Third party risk management at Hungarian lottery
Speakers Tician Balogh, Infosecurity Team Leader and Krisztian Pallai, Head of Information Security, at the Hungarian Lottery Szerencsejáték Zrt provided insights into their TPRM process.
With over 1000 suppliers of which 66 belonged to the critical group, 22 made the top critical list, covering six departments ( IT, Commercial, Economic, Game developmentand Strategy, MarCom and Security). Of the 22 top critical, nine fell under IT.
“Defining key aspects for new contracts is not administrative, it is logical.”
Risk management areas covered included:
- Strategic
- Information security
- Processes
- People
- Suppliers
- Corruption
- Environmental
- Facility
Several tools were cited, such as the OpenSSAM (Open Cyber Security Awareness Machine) platform designed to support cybersecurity analysts across Europe in tracking security incidents efficiently by monitoring a wide range of information sources and useful for TPRM activities, and other open-source intelligence tools for assessing third-party suppliers.
What value does a WLA audit bring to an organization?
The answer to this question is many benefits.
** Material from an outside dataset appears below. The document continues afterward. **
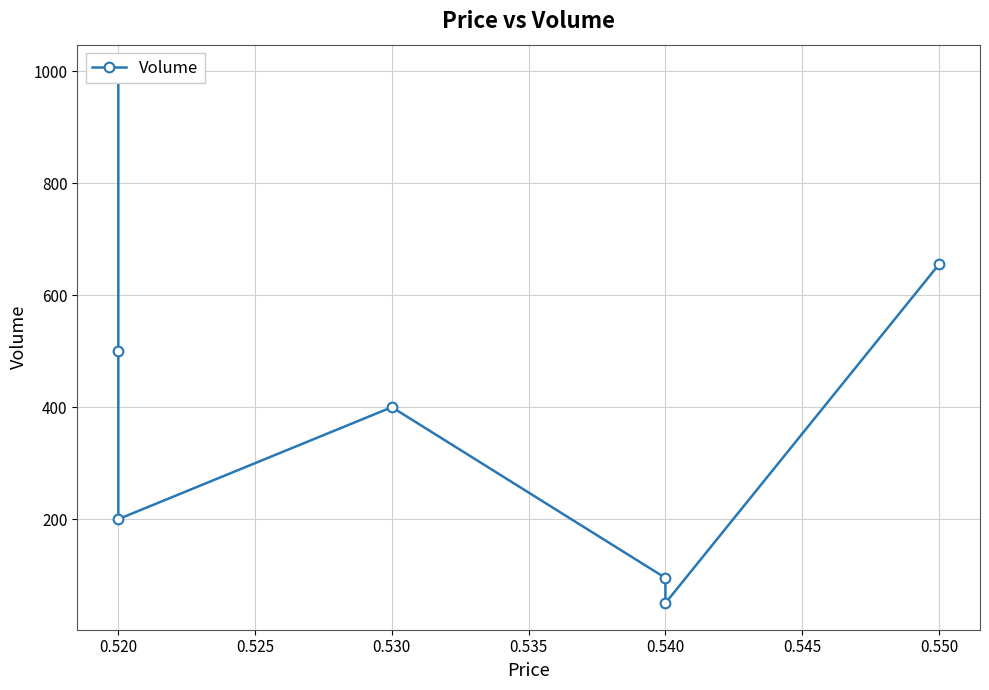

What is the sum of all values?

2900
Audits enable lotteries to demonstrate that they are following industry best practices through certification, but they also address:
- Rapid digital transformation (mobile, iLottery, AI, data analytics)
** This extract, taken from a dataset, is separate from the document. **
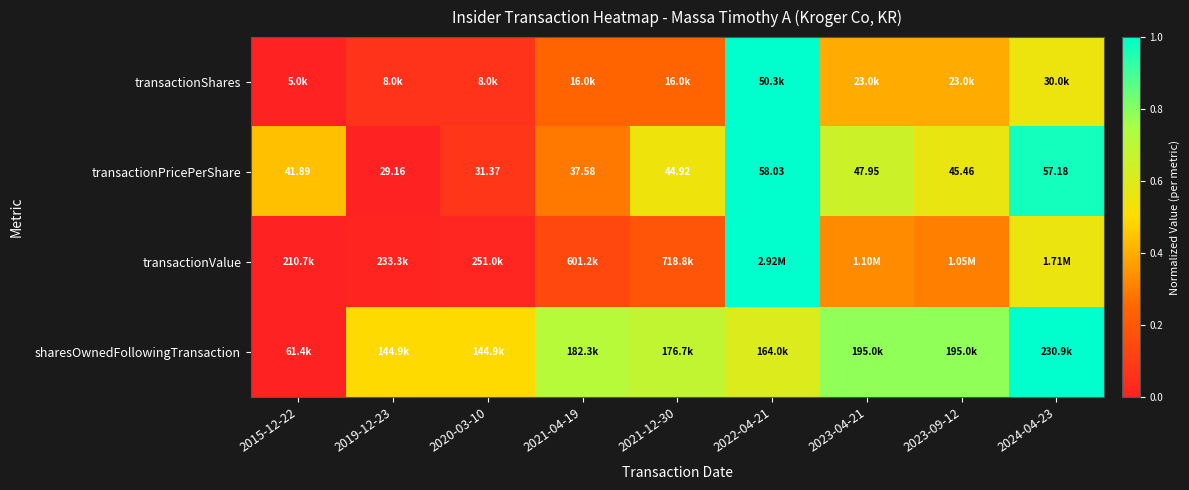

What is the difference between the second highest and second lowest values in the transactionValue series?

0.5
- New threats: cybersecurity, fraud, data breaches
- Rising regulatory scrutiny
- Customer expectations for transparency and integrity
Hans Peter Østrem, WLA-SCS Auditor, Lead auditor ISO9001, ISO27001 ISO27701, Management System Certification, DNV Business Assurance Norway AS, stressed that auditors are advisors who promote awareness, collaboration, and innovation; help builds trust between teams, and facilitate benchmarking with peers.
“Every finding is an opportunity, not a fault.”
Østrem concluded that the WLA audit is a continuous improvement loop that aims to help organizations adapt and improve their processes and controls.
It should generate insights and findings, and lead to targeted actions and implementations, based on the evaluation.